Element doping can effectively improve the electronic conductivity of materials, thereby enhancing their rate performance. Zhang et al.^［56］ prepared Na_2.90K_0.10V₂(PO₄)₃F₃ and used the DFT method to calculate the density of states (DOS) of NVPF before and after doping, studying the effect of K doping on electronic conductivity. The band gap decreased from 2.75 eV for the undoped material to 2.68 eV, indicating that K doping enhances the electronic conductivity of NVPF. Yi et al.^［62］ prepared Na₃V_2-xCr_x(PO₄)₂F₃/C material and calculated the DOS before and after Cr doping. The band gap of doped NVPF decreased from 3.29 eV to 1.35 eV. The reduced band gap of Cr³⁺-doped NVPF allows electrons to migrate more easily from the valence band to the conduction band, effectively improving the electronic conductivity of NVPF. Zhuang et al.^［58］ demonstrated through AC impedance testing that the charge transfer resistance of NVAlPF-0.07 is smaller than that of pure NVPF, resulting in better electronic conductivity. The resistance value of the NVAlPF-0.07 electrode at room temperature is 0.11 Ω·cm^-2, significantly lower than that of the NVPF electrode (0.27 Ω·cm^-2). The electronic conductivity of the NVAP-0.07 electrode at room temperature is 3517 S·cm^-1, while that of the NVPF electrode is 1040 S cm^-1.

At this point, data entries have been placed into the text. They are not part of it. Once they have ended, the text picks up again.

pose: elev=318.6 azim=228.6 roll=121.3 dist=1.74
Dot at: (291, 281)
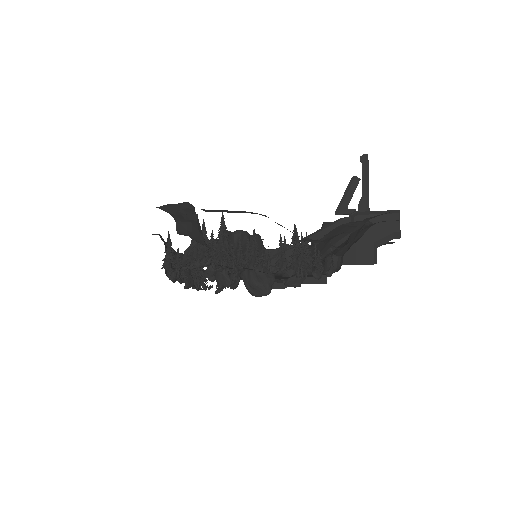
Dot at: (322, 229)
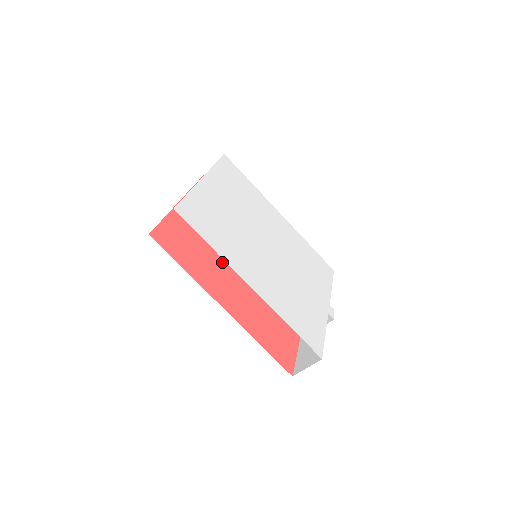
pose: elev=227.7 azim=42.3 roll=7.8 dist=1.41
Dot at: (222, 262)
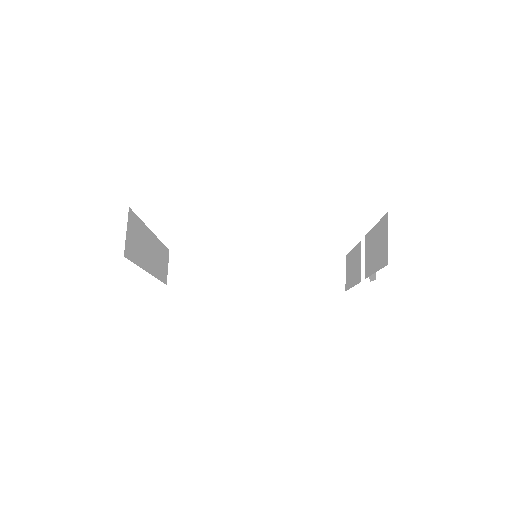
Dot at: occluded
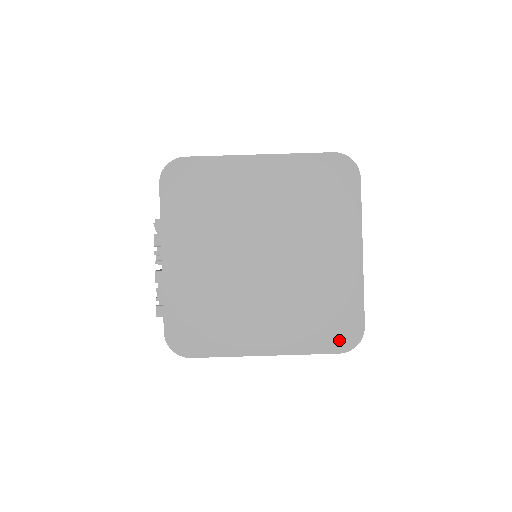
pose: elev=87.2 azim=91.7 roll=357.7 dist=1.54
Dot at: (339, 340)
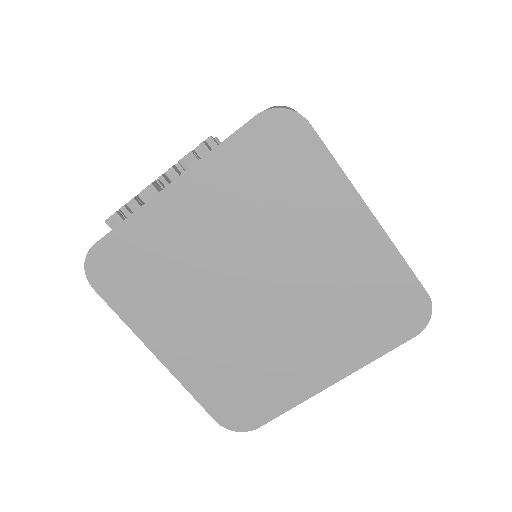
Dot at: (228, 414)
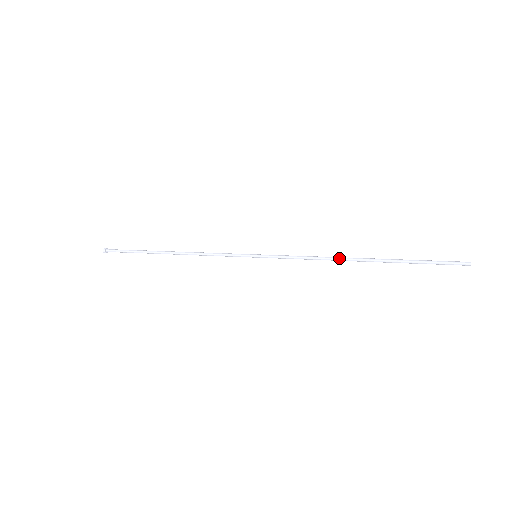
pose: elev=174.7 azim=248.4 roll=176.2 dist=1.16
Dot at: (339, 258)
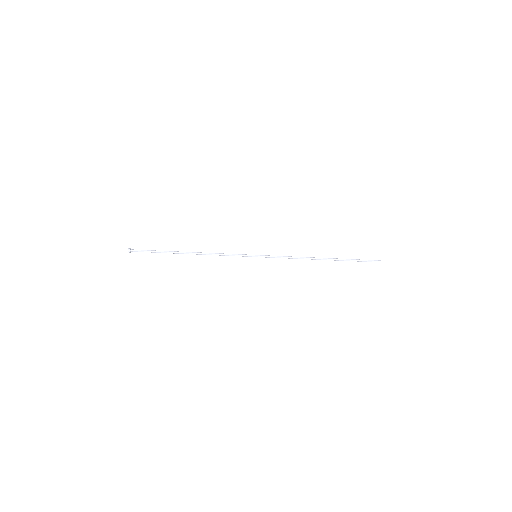
Dot at: (311, 257)
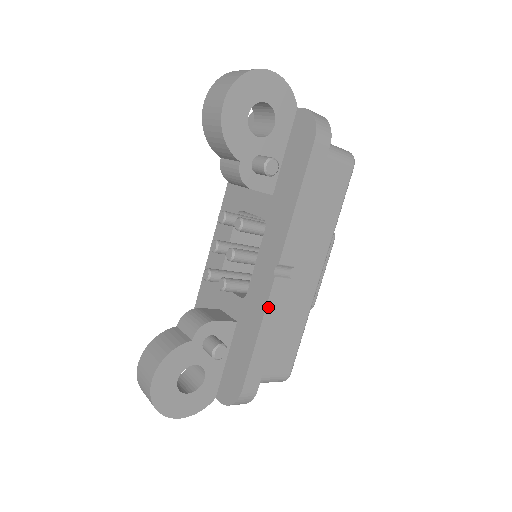
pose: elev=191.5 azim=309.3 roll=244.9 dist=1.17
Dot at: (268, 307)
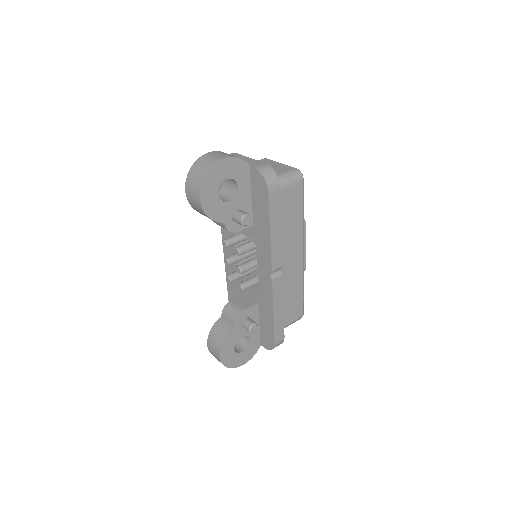
Dot at: (274, 296)
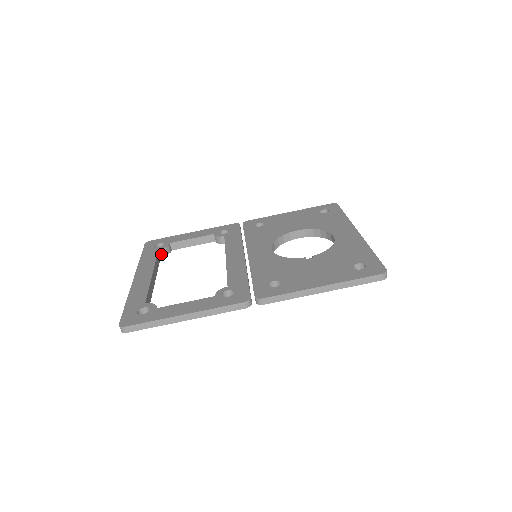
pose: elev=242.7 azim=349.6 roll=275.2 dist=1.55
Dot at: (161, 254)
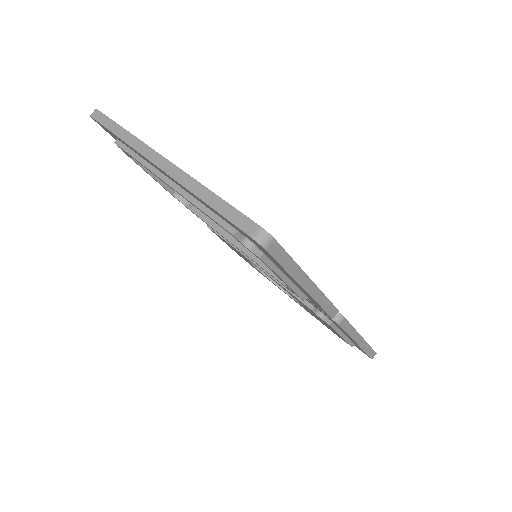
Dot at: occluded
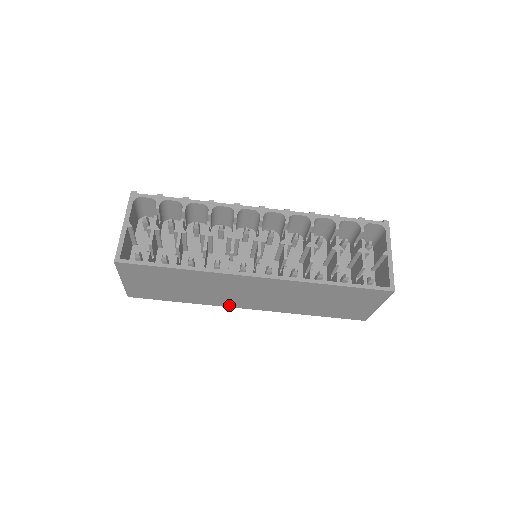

The Br-doped porous spherical Na₃V₂(PO₄)₂F₃ particles prepared by Hu et al^［72］ show that after being doped with Br, the band gap of NVPF narrows, the V orbitals near the Fermi level widen, charge localization decreases, and electronic conductivity improves. The Na₃V₂(PO₄)F_3-yO_y (0≤y≤0.5) prepared by Broux et al^［89］ further confirms that as the oxygen content increases, the hysteresis during the charge-discharge cycle is significantly reduced, and the mixed oxidation state V³⁺/⁴⁺ helps enhance electronic conductivity. Additionally, the research on Na₃V₂O₂(PO₄)₂F by Xu et al^［73］ also demonstrates that the mixed valence state of V(V³⁺/⁴⁺) induced by partial doping of oxygen in Na₃V₂(PO₄)F₃ can enhance the electronic conductivity of the electrode.